Integrated single-cell and bulk RNA sequencing reveals prognostic and immunotherapy-associated myofibroblastic cancer-associated fibroblast subtypes in head and neck squamous cell carcinoma.

Background: Cancer-associated fibroblasts (CAFs) are involved in some critical aspects of the pathogenesis of head and neck squamous cell carcinoma (HNSCC), including the formation of a tumor-permissive extracellular matrix (ECM) structure, angiogenesis, and the immune and metabolic reprogramming of the tumor microenvironment (TME).

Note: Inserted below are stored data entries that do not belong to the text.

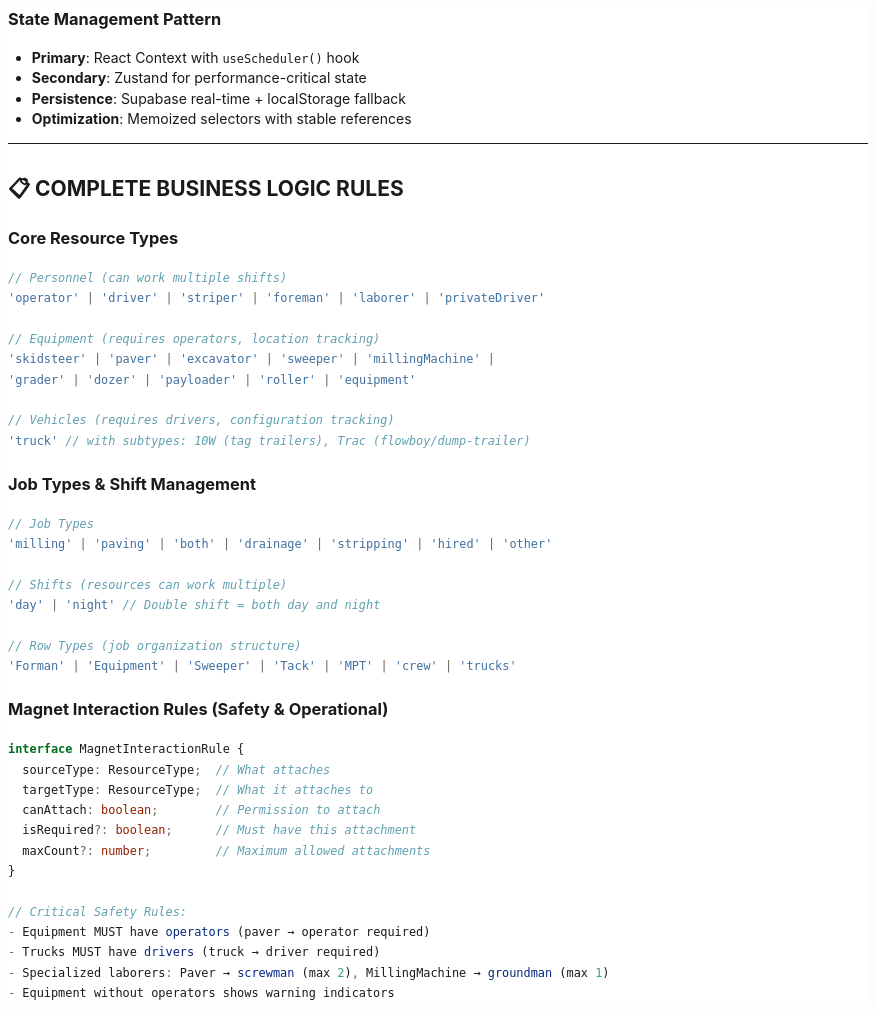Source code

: ### **State Management Pattern**
- **Primary**: React Context with `useScheduler()` hook
- **Secondary**: Zustand for performance-critical state
- **Persistence**: Supabase real-time + localStorage fallback
- **Optimization**: Memoized selectors with stable references

---

## 📋 COMPLETE BUSINESS LOGIC RULES

### **Core Resource Types**
```typescript
// Personnel (can work multiple shifts)
'operator' | 'driver' | 'striper' | 'foreman' | 'laborer' | 'privateDriver'

// Equipment (requires operators, location tracking)
'skidsteer' | 'paver' | 'excavator' | 'sweeper' | 'millingMachine' | 
'grader' | 'dozer' | 'payloader' | 'roller' | 'equipment'

// Vehicles (requires drivers, configuration tracking)
'truck' // with subtypes: 10W (tag trailers), Trac (flowboy/dump-trailer)
```

### **Job Types & Shift Management**
```typescript
// Job Types
'milling' | 'paving' | 'both' | 'drainage' | 'stripping' | 'hired' | 'other'

// Shifts (resources can work multiple)
'day' | 'night' // Double shift = both day and night

// Row Types (job organization structure)
'Forman' | 'Equipment' | 'Sweeper' | 'Tack' | 'MPT' | 'crew' | 'trucks'
```

### **Magnet Interaction Rules (Safety & Operational)**
```typescript
interface MagnetInteractionRule {
  sourceType: ResourceType;  // What attaches
  targetType: ResourceType;  // What it attaches to
  canAttach: boolean;        // Permission to attach
  isRequired?: boolean;      // Must have this attachment
  maxCount?: number;         // Maximum allowed attachments
}

// Critical Safety Rules:
- Equipment MUST have operators (paver → operator required)
- Trucks MUST have drivers (truck → driver required)
- Specialized laborers: Paver → screwman (max 2), MillingMachine → groundman (max 1)
- Equipment without operators shows warning indicators
```

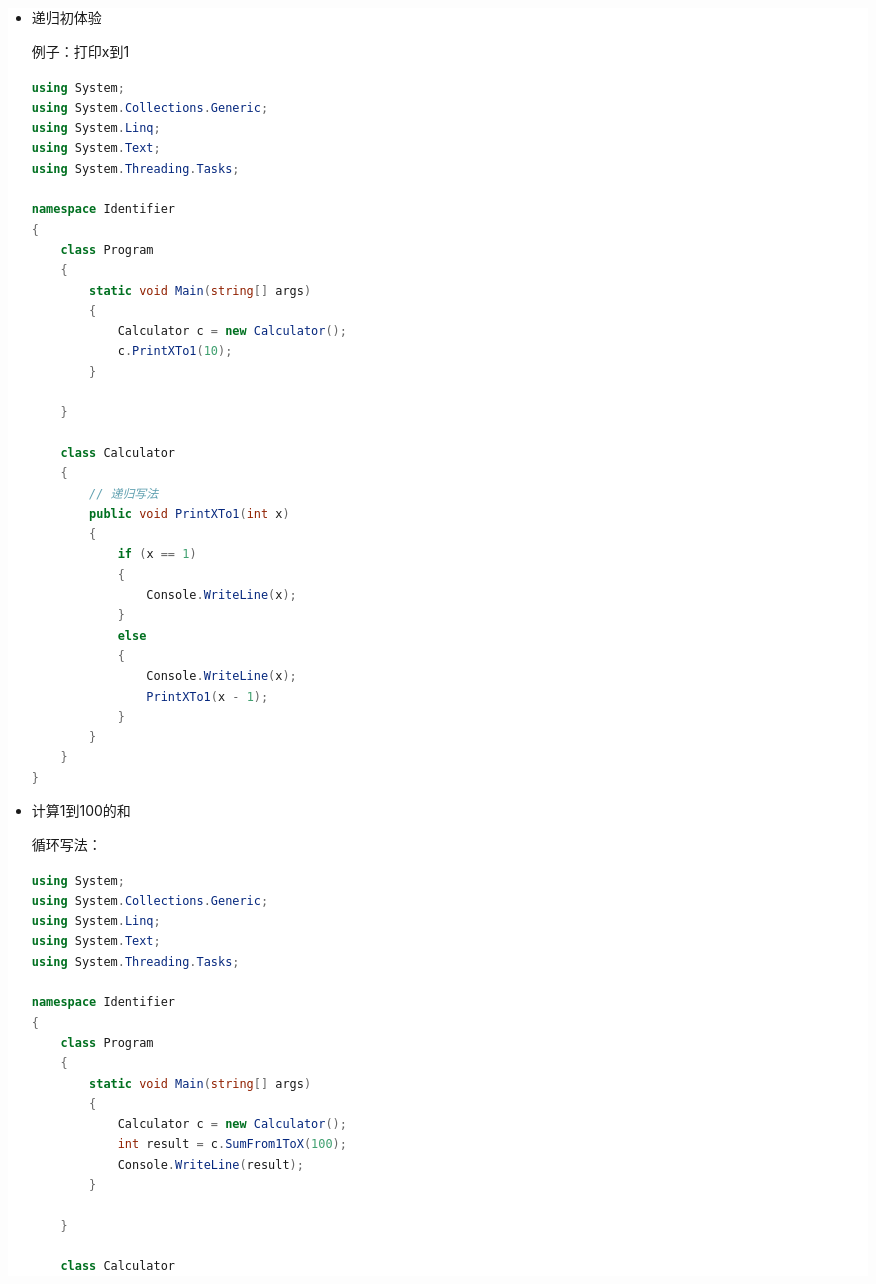 - 递归初体验

  例子：打印x到1
  ```c#
  using System;
  using System.Collections.Generic;
  using System.Linq;
  using System.Text;
  using System.Threading.Tasks;
  
  namespace Identifier
  {
      class Program
      {
          static void Main(string[] args)
          {
              Calculator c = new Calculator();
              c.PrintXTo1(10);
          }
  
      }
  
      class Calculator
      {
          // 递归写法
          public void PrintXTo1(int x)
          {
              if (x == 1)
              {
                  Console.WriteLine(x);
              }
              else
              {
                  Console.WriteLine(x);
                  PrintXTo1(x - 1);
              }
          }
      }
  }
  ```

- 计算1到100的和

  循环写法：
  ```c#
  using System;
  using System.Collections.Generic;
  using System.Linq;
  using System.Text;
  using System.Threading.Tasks;
  
  namespace Identifier
  {
      class Program
      {
          static void Main(string[] args)
          {
              Calculator c = new Calculator();
              int result = c.SumFrom1ToX(100);
              Console.WriteLine(result);
          }
  
      }
  
      class Calculator
  ```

This study aimed to examine the plasticity and metabolic heterogeneity of CAFs in HNSCC patients before and after immunotherapy.

Methods: An integrated single-cell and bulk RNA sequencing (RNA-seq) analysis based on data from the GSE195832, GSE65868, and The Cancer Genome Atlas (TCGA)-HNSCC datasets was conducted. The functional plasticity and transcriptome diversity of the categorized CAF subtypes were analyzed using the DoRothEA tool and scMetabolism package. The relationship between the genes specifically expressed in the myofibroblast-like cancer-associated fibroblast (myCAF) subtype and prognosis was then examined by univariate and multivariate analyses. The influence of myCAF on immune cell modulation within the TME was analyzed using the Seurat and clusterProfiler packages. The therapeutic strategies for HNSCC were explored using the Cancer Therapeutics Response Portal (CTRP) and PRISM Repurposing datasets.

Results: In total, seven types of cells were annotated based on 11 clusters. The CAFs were then re-categorized into the following three subtypes: inflammatory cancer-associated fibroblasts (iCAFs), proliferating cancer-associated fibroblasts (pCAFs), and myCAFs. The percentage of myCAFs was reduced in HNSCC following the immunotherapy. The functional plasticity of the CAFs was further confirmed by the diverse enriched pathways. Notably, the myCAFs were closely associated with DNA repair, oxidative phosphorylation, and transcription factor E2F targets. Further, the myCAFs were found to be the subtype most relevant to the prognosis of HNSCC and were found to be involved in modulating the immune cells in the TME of HNSCC. Additionally, a higher myCAF score was related to the higher half-maximal inhibitory concentration (IC50) values of D-4476, GW-583340, spautin-1, and VER-155008, and the lower IC50 values of JTE-607, TG100-115, ML320, and TGX-221. Moreover, patients with lower myCAF scores responded better to immunotherapy.

Conclusions: This study, which was based on single-cell and bulk RNA-seq analyses, showed the plasticity and metabolic heterogeneity of CAFs in HNSCC. Our findings may contribute to understandings of the immunotherapy response in HNSCC.